Thursday, March 25, 2010

Computer Forensics: The Impact of Electronic Evidence on Modern Corporate Investigations

I attended a 2-hour lunch & learn hosted by the The Business Bank & RJ Ahmann Company at the Golden Valley Country Club, titled “Computer Forensics: The Impact of Electronic Evidence on Modern Corporate Investigations”. We ate while 3 speakers talked. Mark Lanterman was the last and primary speaker - I didn't catch the first two speaker's but they did excellent jobs. Mark is the CTO of a company called "Computer Forensic Services", a pretty high-end firm brought in by plaintiffs, defendants and the court system in general to figure out electronic evidence. His recent most high-profile cases have been Denny Hecker, Tom Petters and Paul McCartney's divorce. 

The initial speaker worked for The Business Bank and talked about banking/e-commerce fraud and what the e-commerce field is doing about it. 

Since you all love write-ups, here's some cleaned up notes and some observations of mine on the talks - some tentative best practices being put into place by the industry. Since we run an e-commerce platform ourselves, it behooves us to take a look at what the trends are, where our gaps are and maybe where we want to go ourselves. 

He primarily spoke regarding people who have admin accounts with their companies financial institution, or people with the role of orderers in an e-commerce platform.

1)    When a client’s admin account creates additional accounts, the account is held pending until a separate confirmation is made. They said it’s the hottest source of fraud right now – an admin’s account gets hacked, and the only thing the hackers do is create additional orderer accounts, and do their fraud from the fake orderer accounts. If it’s done properly, you never catch on that an admin’s account has been compromised (or which one), so they can keep doing it and doing it and doing it.
2)    As a result, have admin accounts password expiration be much faster than a normal user. They even referenced daily/every login expiration they have implemented. If the password changes every time the account it used, it makes the account harder to keep compromised and/or resell on the black market. It’s better to have less complex passwords (to keep users OK with 1-day expirations) then to have super-complex passwords that never expire.
3)    When activities of an orderer are outside the norm, insert challenge questions into the web page they have to answer before they can continue.

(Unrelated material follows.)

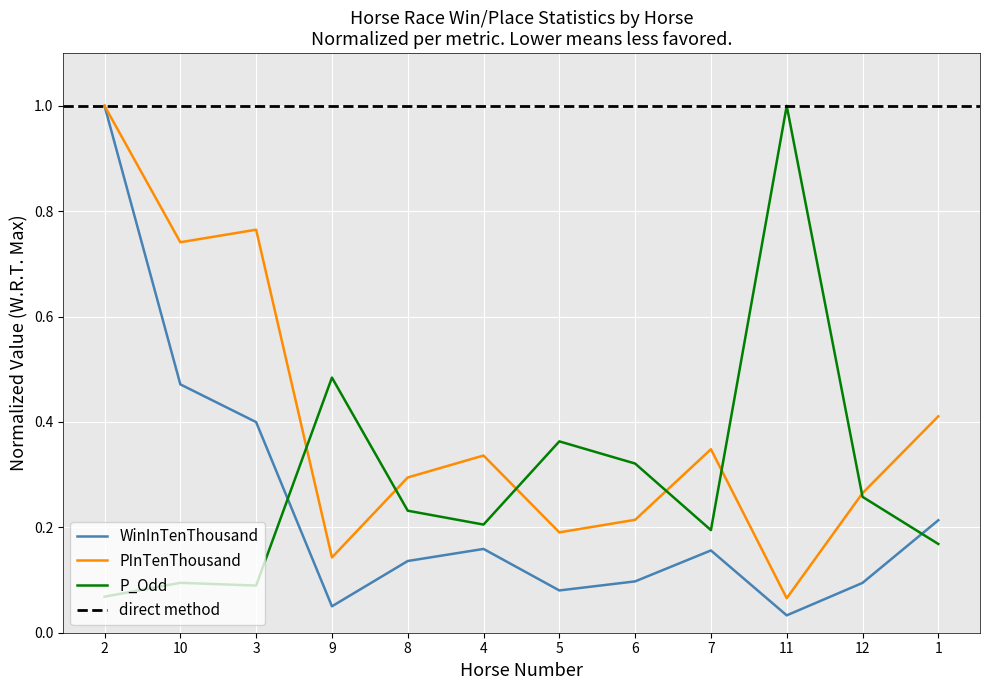

What is the label of the 4th point from the left?

9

If they can’t answer them, their account is locked until they call in.
4)    Geotracking (IP) restrictions on orderer/admin logins.
5)    Orderers/admins select a background watermark picture when their account is first created/logged into. This background watermark ensures they are in the “real” website when ordering/doing admin tasks.
6)    Issue RSA token fobs for admin & orderer accounts. It’s cheaper than a single fraud investigation. Usually you can charge the fob to the client and they are happy paying for it.

1)    This may sound draconian, but no file attachments in (externally bound) emails. None. Email is not secure. Secure email is still not secure. No file attachments, no documents, period.
2)    If you need to share files, use an external service. They threw out “ShareDefender” as an example, for (casual) secure file transmission between you & clients.

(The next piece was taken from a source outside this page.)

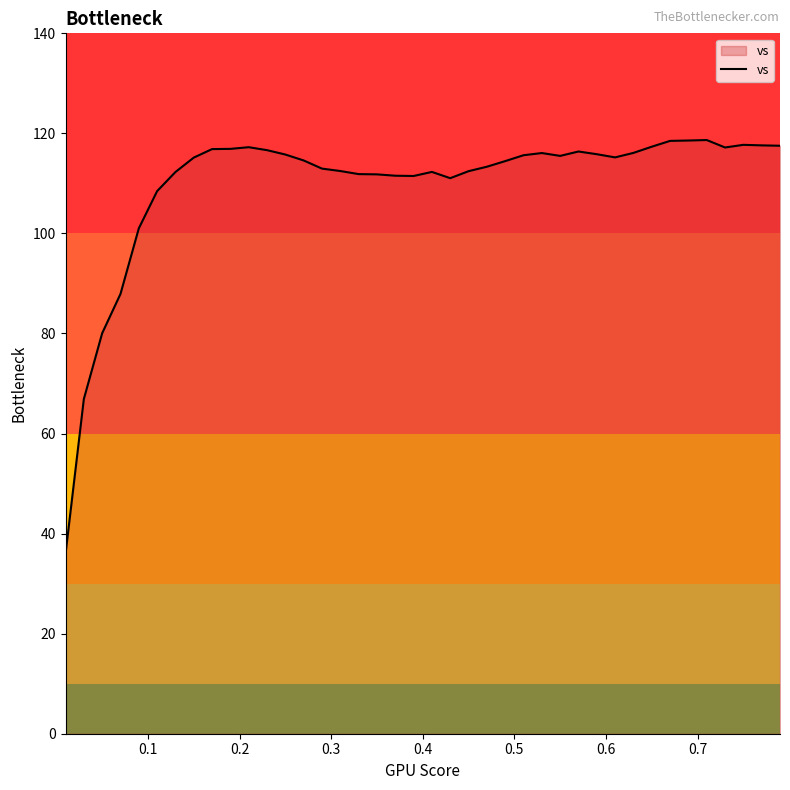

What is the minimum value shown in the chart?

36.0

Mark Lanterman gave the longest talk, and he mainly used "warstories" to illustrate where computer forensics have gone, and the role corporations play there.

1)    Deleting evidence highlights what needs to be looked at by investigators. You can’t find a needle in a haystack but you can often see where the needle was by the missing hole, and then you know where to start looking.
2)    In the last couple years, for the first time ever in Minnesota, plaintiffs have been sanctioned for “evidence spoliation”.
3)    Evidence collected for one court case has led to many other cases. I.e. two executives sue each other and the 3rd party court appointed forensic investigators uncover internal fraud from IT purchasing, etc.
4)    Give out rich/smart devices to employees; they are much easier to monitor and collect much richer evidence. They named the iPhone as top of the list as greatest un-intentioned evidence collector on employees.
5)    Even if the corporation didn’t do the theft, if an employee brings IN illegally obtained data/software and uses it, or forwards it on for other departments to use, the corporation can and will be help liable in a court of law. This happened in the Pioneer Press vs Star Tribune court case a couple years ago. You cannot let new employees bring in shady data, shady software or shady devices. You will be held liable for their use. The Star Tribune was fined & sanctioned for this, they also had to pay Pioneer Press’s complete court costs and all expert testimony fees.

That last point is highly relevant to your employee onboarding process. There is absolutely no allowance to bring in home laptops, home software, USB drives from home, nothing. You have to actively prevent it, not just say “hey guys don’t bring in your favorite software from home, or the client list from your last place of work”. They are literally exposing your entire company to successful litigation & sanctions.